“As long as they don’t come home with us,” he said.

Beginning on the fourth floor beside the Senate staircase, Mr. Lehman described a man with long gray hair spied along this corridor. In 1890, a State Street fruit vendor, bereft over his failing business, leapt to his death from the stairs, his billowing gray hair shocking the Victorian women who witnessed the fall.

Donna Lynch, 53, nodded as Mr. Lehman spoke. She had brought her teenage son and her boyfriend to officially hear the mysteries that had filled water cooler talk throughout the decade she worked in the Capitol’s security office: creaking doors, shadows, glimmering lights.

“Everyone knows there’s something here,” Ms. Lynch, from East Greenbush, N.Y., said. “We had a guy who would never go on the fifth floor for the fire inspections because he swore there was a ghost up there. He called him George.”

The Capitol’s most oft-seen ghost, according to Mr. Lehman, is Samuel Abbott, a Civil War veteran and 78-year-old night watchman who died during the 1911 fire.

“His body was found right where this gentleman is standing,” Mr. Lehman said, smiling as a tourist took two quick steps to the right.

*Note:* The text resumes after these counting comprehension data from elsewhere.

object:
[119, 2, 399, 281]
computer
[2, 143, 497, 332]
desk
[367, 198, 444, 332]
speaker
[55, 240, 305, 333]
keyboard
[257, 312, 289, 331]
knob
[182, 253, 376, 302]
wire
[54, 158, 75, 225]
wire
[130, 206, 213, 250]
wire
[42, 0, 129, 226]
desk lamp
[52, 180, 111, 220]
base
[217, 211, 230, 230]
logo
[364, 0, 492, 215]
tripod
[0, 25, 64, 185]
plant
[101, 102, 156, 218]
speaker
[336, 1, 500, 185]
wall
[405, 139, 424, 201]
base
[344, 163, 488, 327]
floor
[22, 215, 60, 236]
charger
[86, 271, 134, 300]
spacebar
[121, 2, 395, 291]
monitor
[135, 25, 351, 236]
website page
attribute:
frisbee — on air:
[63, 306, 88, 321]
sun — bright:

Throughout the tour, Mr. Lehman linked the Capitol’s history, which stretches back more than a century, to the mysteries haunting its modern-day occupants. In the Assembly chamber, he pointed to walls beyond the Spanish tile where giant murals painted by William Morris Hunt once stood. After the vaulted ceiling began to crack and fall, it was replaced in 1888 with a flat ceiling that forever hid the artwork painted on the arches above.

Some, he said, have mused that cold spots in the room reflect the ghostly presence of the aggrieved artist.